Zoekveld

Grote meerderheid van bewoners en medewerkers in woonzorgcentra heeft antistoffen
16/06/2021 - 01:51
Foto: Shutterstock

In de periode februari-maart 2021 had 69 procent van de bewoners en 80 procent van de medewerkers in woonzorgcentra antistoffen tegen het coronavirus. Dit blijkt uit een studie uitgevoerd door de universiteiten van Gent, Luik en Leuven en Sciensano.

Tijdens de testperiode van 1 februari tot 24 maart 2021 werd een willekeurige steekproef van 1.640 bewoners en 1.368 medewerkers in 69 Belgische woonzorgcentra getest op de aanwezigheid van antistoffen. Op dat moment had 96 procent van de bewoners en 85 procent van de medewerkers minstens één vaccindosis gekregen.
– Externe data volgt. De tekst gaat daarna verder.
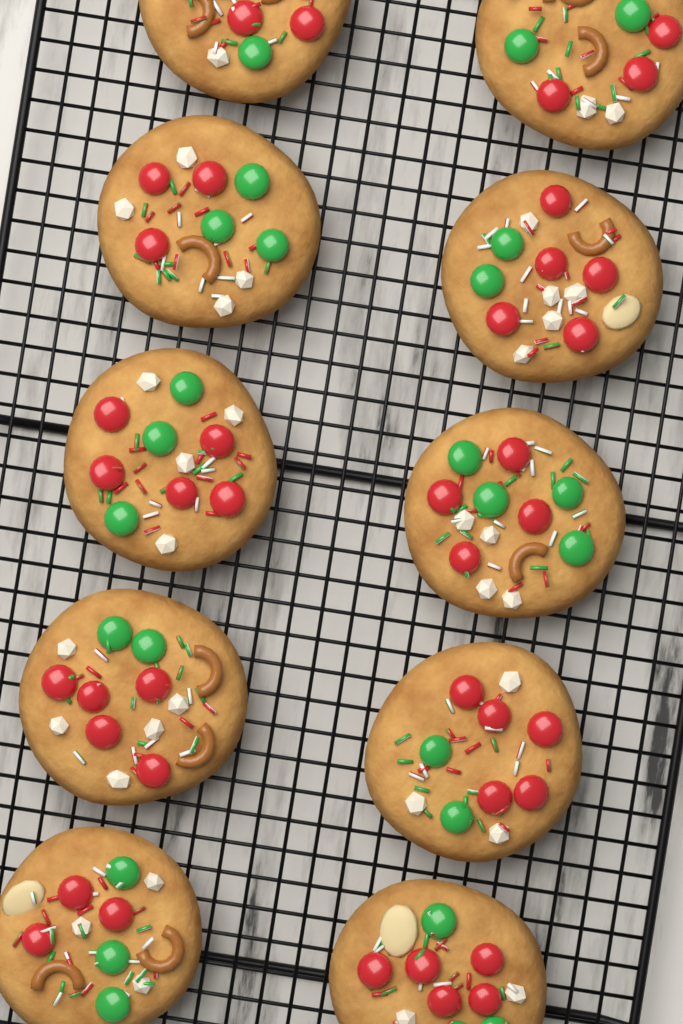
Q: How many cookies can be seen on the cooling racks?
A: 10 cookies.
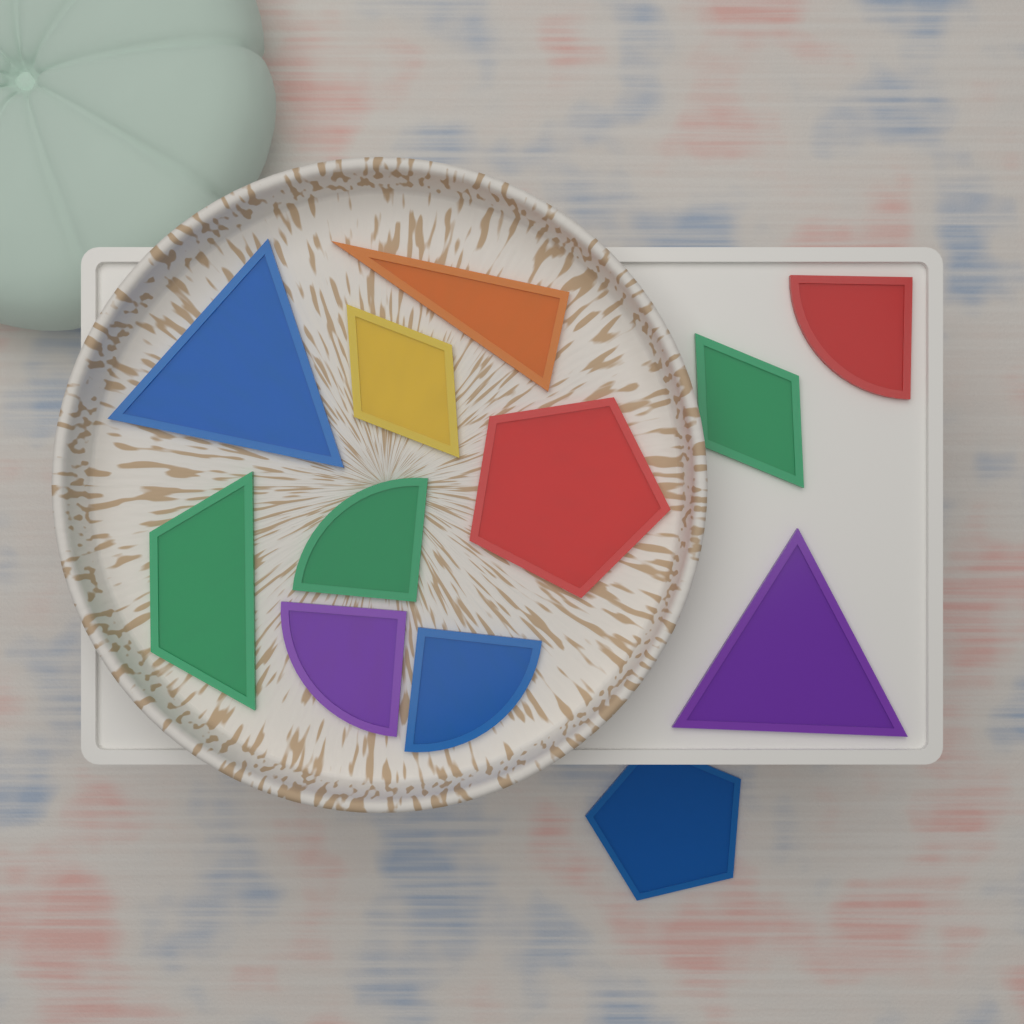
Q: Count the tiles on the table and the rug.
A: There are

Zeven op de tien bewoners (68 procent) en de helft van de medewerkers (48 procent) was toen al volledig gevaccineerd.

Het verschil tussen bewoners en medewerkers die antistoffen hebben zou kunnen verklaard worden doordat bewoners minder snel en minder goed antistoffen aanmaken na vaccinatie. Daarvoor kan deze studie echter geen bewijs leveren.

Een studie bij Vlaamse woonzorgcentra in november 2020, dus voor de start van de vaccinatiecampagne, toont echter een omgekeerde situatie, namelijk een groter aantal bewoners (19 procent) dan medewerkers (15 procent) met antistoffen tegen het coronavirus. Dit zou dan kunnen wijzen op een minder goed immuunantwoord na vaccinatie bij de bewoners. Desondanks tonen de nationale cijfers bij de bewoners van woonzorgcentra een duidelijke daling van de ziekhuisopnames en mortaliteit sinds de start van de vaccinatiecampagne.

Het aantal medewerkers in woonzorgcentra met antistoffen is vergelijkbaar met het aantal gezondheidswerkers in de Belgische ziekenhuizen en eerstelijnszorgverleners met antistoffen tijdens dezelfde periode. Het is geruststellend dat er reeds voor het beëindigen van de vaccinatiecampagne een goed immuunantwoord was in deze groepen, aldus Sciensano.